Defense and trial-lawyer representatives echoed those concerns. David Clarich of the Missouri Association of Trial Attorneys and Randy Sher of the Missouri Organization of Defense Lawyers warned the bill’s reference to “anything of value” could sweep in routine campaign activity or social hospitality and could bar attorneys from supporting judicial candidates. Sher said the bill, as drafted, lacks clear temporal scope (for example, whether gifts from years earlier would disqualify a judge) and urged the committee to rely on existing Supreme Court rules and the code of judicial conduct instead.

Committee members pressed both sides on practical effects and public access to disclosures.
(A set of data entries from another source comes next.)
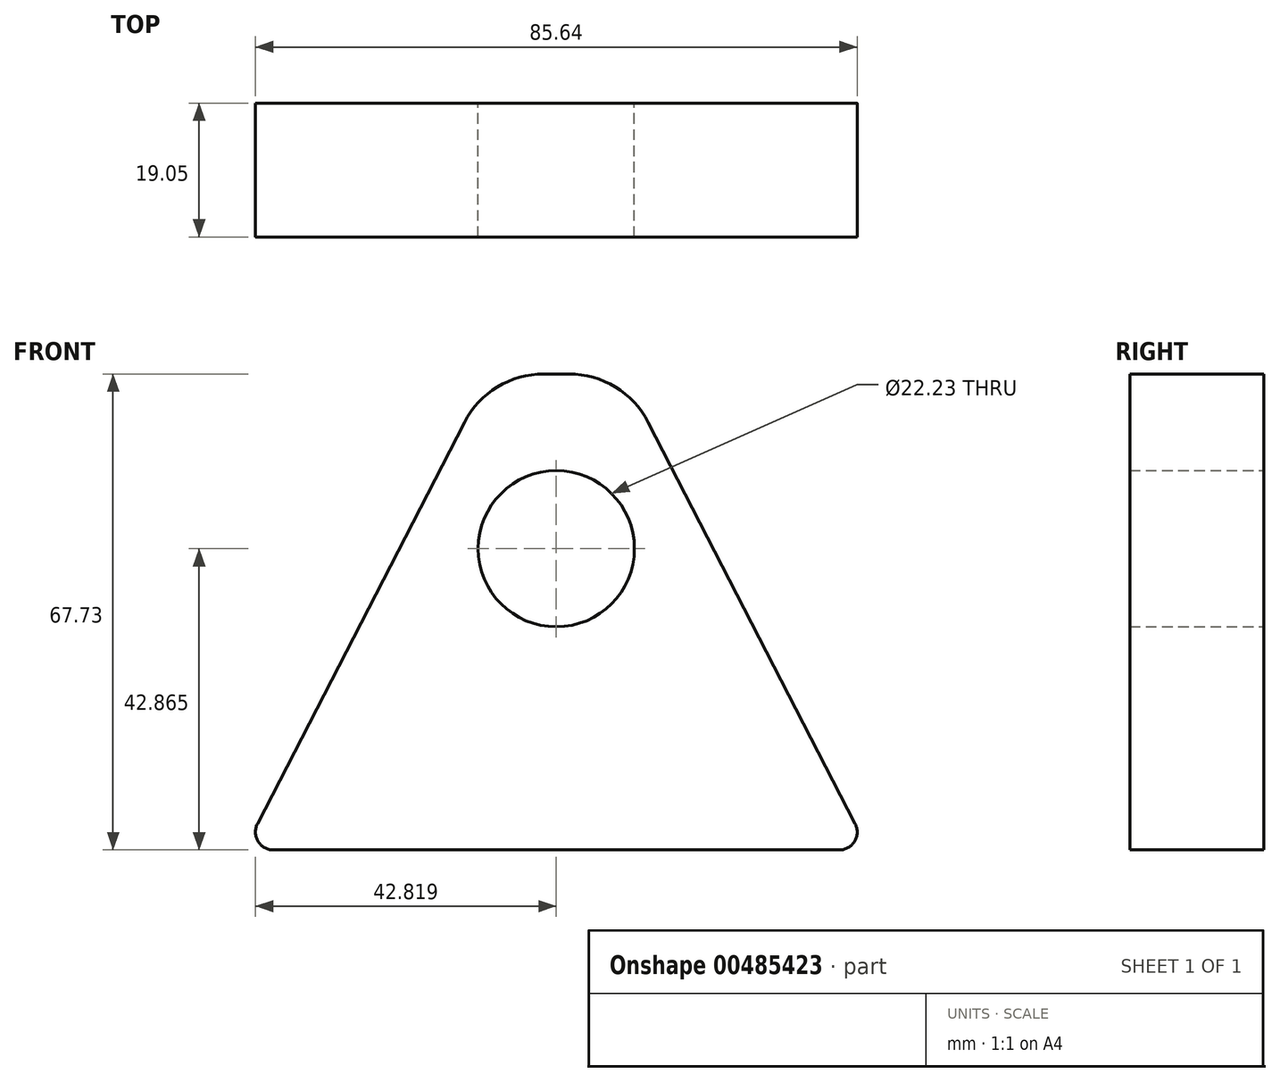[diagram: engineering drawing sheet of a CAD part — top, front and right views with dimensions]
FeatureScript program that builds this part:
annotation { "Feature Type Name" : "Feature", "Feature Type Description" : "" }
export const myFeature = defineFeature(function(context is Context, id is Id, definition is map)
    precondition{}
    {
        {
            var Q0;
            Q0=qCreatedBy(makeId("Front.planeOp"),FACE);
            var sketch = newSketch(context, id + "F0", { "sketchPlane" : qUnion([Q0])});
            skLineSegment(sketch, "E0", {"start": v(-50.51, 12.45) * mm, "end": v(38.39, 12.45) * mm});
            skLineSegment(sketch, "E1", {"start": v(38.39, 12.45) * mm, "end": v(3.46, 80.18) * mm});
            skLineSegment(sketch, "E2", {"start": v(3.46, 80.18) * mm, "end": v(-15.59, 80.18) * mm});
            skLineSegment(sketch, "E3", {"start": v(-15.59, 80.18) * mm, "end": v(-50.51, 12.45) * mm});
            skCircle(sketch, "E4", {"center": v(-6.06, 55.32) * mm, "radius": 11.11 * mm});
            skPoint(sketch, "E4.centerSnap0", {"position": v(-6.06, 12.45) * mm});
            skSolve(sketch);
        }
        {
            var Q0;
            Q0=makeQuery(id+"F0.imprint","IMPRINT",FACE,{"disambiguationData":[TD([[makeQuery(id+"F0.imprint","IMPRINT",EDGE,{"derivedFrom":sQuery(id+"F0.wireOp",EDGE,"E0")}),1.0]])]});
            extrude(context, id + "F1", {"entities" : qUnion([Q0]), "depth" : 19.05 * mm});
        }
        {
            var Q0;
            Q0=makeQuery(id+"F1.opExtrude","SWEPT_EDGE",EDGE,{"disambiguationData":[OSD([sQuery(id+"F0.wireOp",EDGE,"E2"),sQuery(id+"F0.wireOp",EDGE,"E3")])]});
            var Q1;
            Q1=makeQuery(id+"F1.opExtrude","SWEPT_EDGE",EDGE,{"disambiguationData":[OSD([sQuery(id+"F0.wireOp",EDGE,"E1"),sQuery(id+"F0.wireOp",EDGE,"E2")])]});
            fillet(context, id + "F2", {"entities" : qUnion([Q0, Q1]), "radius" : 12.7 * mm, "tangentPropagation" : true, "allowEdgeOverflow" : false});
        }
        {
            var Q0;
            Q0=makeQuery(id+"F1.opExtrude","SWEPT_EDGE",EDGE,{"disambiguationData":[OSD([sQuery(id+"F0.wireOp",EDGE,"E0"),sQuery(id+"F0.wireOp",EDGE,"E3")])]});
            var Q1;
            Q1=makeQuery(id+"F1.opExtrude","SWEPT_EDGE",EDGE,{"disambiguationData":[OSD([sQuery(id+"F0.wireOp",EDGE,"E0"),sQuery(id+"F0.wireOp",EDGE,"E1")])]});
            fillet(context, id + "F3", {"entities" : qUnion([Q0, Q1]), "radius" : 2.54 * mm, "tangentPropagation" : true, "allowEdgeOverflow" : false});
        }
    });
Chapel said he supports transparency and is open to language changes that would preserve public inspection; Jacobs described current access as technically available but not posted online, and noted that holdings above a statutory threshold (discussed in testimony as $10,000) are disclosed on existing forms.

At least one registered lobbyist, Andy Briscoe of the Missouri Bar, warned the committee that the bill could create access-to-justice problems in rural areas if judges must be removed from cases and replacement judges are not readily available, delaying proceedings for litigants.

Eric Jennings, government-relations counsel for the Supreme Court on behalf of the Judicial Conference of Missouri, offered the committee additional material on the code of judicial conduct and the rules governing nominating commissions, saying those rules have ethical guidelines comparable to legislative standards.

The committee concluded the public hearing after testimony from supporters, opponents and informational witnesses. No vote or further committee action on HB 3,423 was recorded in the transcript.

The committee is expected to consider statutory drafting questions raised at the hearing—especially the bill’s temporal reach and the phrase “anything of value”—before any recommendation is made.